2022 · Ruben Östlund
A reading · through the lens of theory
Östlund's film is organized around a sustained tension between its ruthlessly controlled mise-en-scène and the bodily disorder it contains. Cinematographer Fredrik Wenzel employs long focal lengths that flatten social space into tableau — characters caught at middle distance in doorways and corridors, the yacht's institutional geometry imposing itself on every intimate encounter — so that the camera maintains anthropological detachment even as the humiliation deepens. The dispassion is itself the argument: power relations, Östlund suggests, are most legible when the lens refuses to sympathize. That refusal reaches its grotesque crescendo in the captain's dinner, where the ship's swell transforms a ritual of bourgeois hospitality into cascading vomiting and incapacity — the pure impulse-image, the eruption of raw biological drive through the fabric of social performance.
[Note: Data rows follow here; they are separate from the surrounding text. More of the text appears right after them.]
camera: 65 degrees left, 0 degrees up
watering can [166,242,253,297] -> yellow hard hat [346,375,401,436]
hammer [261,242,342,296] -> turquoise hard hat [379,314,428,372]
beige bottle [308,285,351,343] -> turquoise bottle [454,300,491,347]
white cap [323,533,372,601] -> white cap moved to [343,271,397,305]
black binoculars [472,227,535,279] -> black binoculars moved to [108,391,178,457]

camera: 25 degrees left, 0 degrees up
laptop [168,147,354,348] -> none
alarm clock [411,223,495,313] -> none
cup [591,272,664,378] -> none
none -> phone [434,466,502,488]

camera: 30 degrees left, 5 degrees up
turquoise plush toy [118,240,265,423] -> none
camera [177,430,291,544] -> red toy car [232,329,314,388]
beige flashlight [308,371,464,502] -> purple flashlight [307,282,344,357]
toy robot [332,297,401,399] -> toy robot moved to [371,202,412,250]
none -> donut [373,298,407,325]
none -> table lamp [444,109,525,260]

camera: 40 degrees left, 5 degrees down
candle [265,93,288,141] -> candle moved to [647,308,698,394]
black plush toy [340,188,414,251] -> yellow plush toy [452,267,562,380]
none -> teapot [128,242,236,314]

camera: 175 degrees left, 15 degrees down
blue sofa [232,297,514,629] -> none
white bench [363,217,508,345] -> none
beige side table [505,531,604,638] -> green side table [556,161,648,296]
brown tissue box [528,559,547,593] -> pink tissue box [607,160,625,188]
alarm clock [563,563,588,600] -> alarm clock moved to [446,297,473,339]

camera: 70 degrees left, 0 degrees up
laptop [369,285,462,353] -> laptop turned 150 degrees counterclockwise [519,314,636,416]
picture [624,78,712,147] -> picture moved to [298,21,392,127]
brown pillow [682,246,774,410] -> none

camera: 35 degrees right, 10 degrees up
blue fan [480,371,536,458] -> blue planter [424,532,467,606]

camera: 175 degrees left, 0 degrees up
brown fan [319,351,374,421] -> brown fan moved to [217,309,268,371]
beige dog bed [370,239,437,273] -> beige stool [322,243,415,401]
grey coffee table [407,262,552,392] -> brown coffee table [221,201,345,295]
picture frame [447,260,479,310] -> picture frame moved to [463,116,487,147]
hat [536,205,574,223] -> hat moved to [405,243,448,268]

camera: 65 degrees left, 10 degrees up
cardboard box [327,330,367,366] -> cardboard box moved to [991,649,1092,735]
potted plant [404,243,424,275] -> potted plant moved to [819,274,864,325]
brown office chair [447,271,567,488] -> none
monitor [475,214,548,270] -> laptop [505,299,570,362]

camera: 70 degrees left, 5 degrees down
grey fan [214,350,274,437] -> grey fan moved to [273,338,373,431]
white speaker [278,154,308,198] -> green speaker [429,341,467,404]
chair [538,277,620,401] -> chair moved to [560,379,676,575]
The direct craft debt runs to Buñuel's The Discreet Charm of the Bourgeoisie, whose repeatedly ruptured meal is the exact template Östlund is working from: ceremony staged only to collapse under the body's indifference to manners. The island chapter then enacts what Deleuze calls the crisis of the action-image: Carl, the male model whose entire identity is a sensory-motor formula — beauty, charm, deference to money — finds himself in a world where those gestures produce nothing. He can perceive what has happened, that Abigail the toilet manager now commands food and therefore allegiance, but he cannot act in any way that restores his position. Hierarchy doesn't dissolve; it reboots on different firmware, and Wenzel's cold, unblinking frame renders the reboot as structural diagnosis rather than comic misfortune.